In un certo senso, in cuffia, "The King Of Limbs" è forse il disco che ci aspettava. Rimane poco della bellezza pop del disco precedente, qui si osa di più. Il sound è compatto e monolitico come non mai, senza tuttavia mancare volta per volta di variazioni sul tema. Perfetto incrocio tra la freddezza di "Kid A" e le languide scie di "Amnesiac", "The King Of Limbs" offre una sorta di rivistazione dell'uno-due di inizio decennio. Uno stile inconfondibile, nel quale fanno capolino da un lato cornici elettroniche (file under: Four Tet) e dall'altro personalissime e addolcite declinazioni dubstep (file under: Flying Lotus).
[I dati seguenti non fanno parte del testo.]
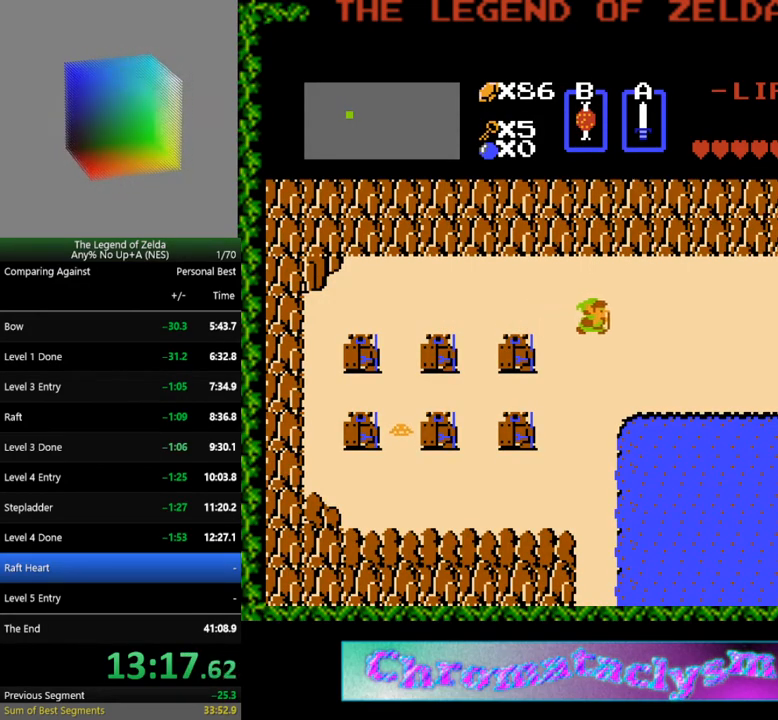
{"buttons": ["DPAD_DOWN"], "events": [[17, "DPAD_RIGHT", "up"]]}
La marcetta iniziale "Bloom" racchiude perfettamente il senso dell'album: in bilico tra frastagliate linee ritmiche, superficiale freddezza e aperture alla Björk di "Debut" e "Homogenic". Il canto sinuoso di Yorke al solito si pone da contraltare rispetto alla struttura, creando un perfetto incrocio tra calore e distacco.
E se il frenetico incedere di "Morning Mr. Magpie" sembra uscito dalle outtake di "The Eraser", i primi istanti di "Little By Little", in quota "Half To The Thief", parlano il verbo dei Portishead, col canto che si fa lamentoso e strozzato. "Feral", più di ogni altra, porta alla memoria "Kid A", tra schegge ritmiche impazzite, improvvisi stop e conseguenti accelerazioni, in un moto non distante dal Four Tet più vivido. Fino a qui emerge una grande omogeneità, sotto la quale si nascondono soluzioni non facilmente catturabili a un primo ascolto.
Il singolo "Lotus Flower", giocato su beat serrato, organo e stupende linee vocali (che si riscaldano nel "ritornello") segna lo spartiacque del disco. Da qui è una discesa nel miele più dolce. "Codex" è episodio per piano, echi lontani e un senso di avvolgimento e calore che sfiora la perfezione, "Give Up The Ghost" è un'incantevole nenia per fiati e sovrapposizioni vocali in un incastro dolcissimo e celestiale. La conclusiva "Separator" richiama alla memoria il passo felpato di "House Of Cards", con un crescendo velatamente psichedelico.
Un disco breve - trentasette minuti - ma densissimo, forse il più introspettivo, difficile e granitico della loro storia.
Se la musica fosse matematica, i Radiohead sarebbero sempre un gioco a somma positiva.